Lorsque Albert Rivera a annoncé sa démission en tant que président de Ciudadanos après l'échec de son parti lors des élections générales de 2019, il a souligné que « le centre politique existe ». Cinq ans plus tard, les libéraux européens cherchent à reconstruire cet espace idéologique en vue des prochaines élections. Mais, peut-on vraiment envisager une nouvelle formation centriste en Espagne ?

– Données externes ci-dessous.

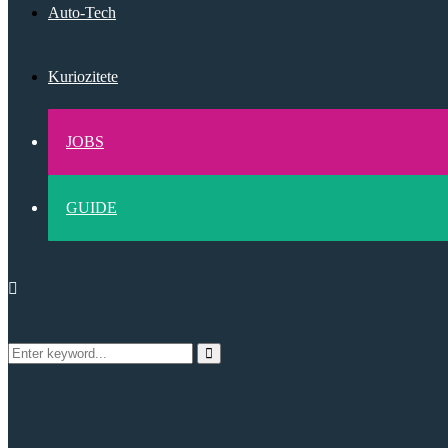
Auto-Tech
Kuriozitete
JOBS
GUIDE
Search
Search
for:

Javier Martín Merchán, professeur de Science Politique, affirme qu'il n'y a pas de place pour un parti de centre. Selon lui, il n'existe ni un électorat centrisme ni un parti capable de créer une identité centriste. L'histoire des échecs des projets centristes en Espagne, de la dissolution de l'UCD à la chute de Ciudadanos, démontre cette inviabilité chronique.
Les tentatives passées, comme celles du CDS ou du PRD, ont échoué face à des partis dominants comme le PSOE et le PP. Ces géants ont occupé l'espace politique, rendant difficile l'émergence d'une alternative centriste. Les électeurs qui pourraient se définir comme centristes se tournent souvent vers les options moins mauvaises, comme le PP, pour contrer le PSOE.
La polarisation politique actuelle en Espagne, exacerbée par des affaires de corruption et un blocage législatif, complique la situation. Ramón González Férriz, journaliste, souligne que, bien que le centre politique existe, il devient de plus en plus difficile d'attirer les électeurs. Les classes moyennes, traditionnellement modérées, ne le sont plus forcément, ce qui rend le centre moins attrayant électoralement.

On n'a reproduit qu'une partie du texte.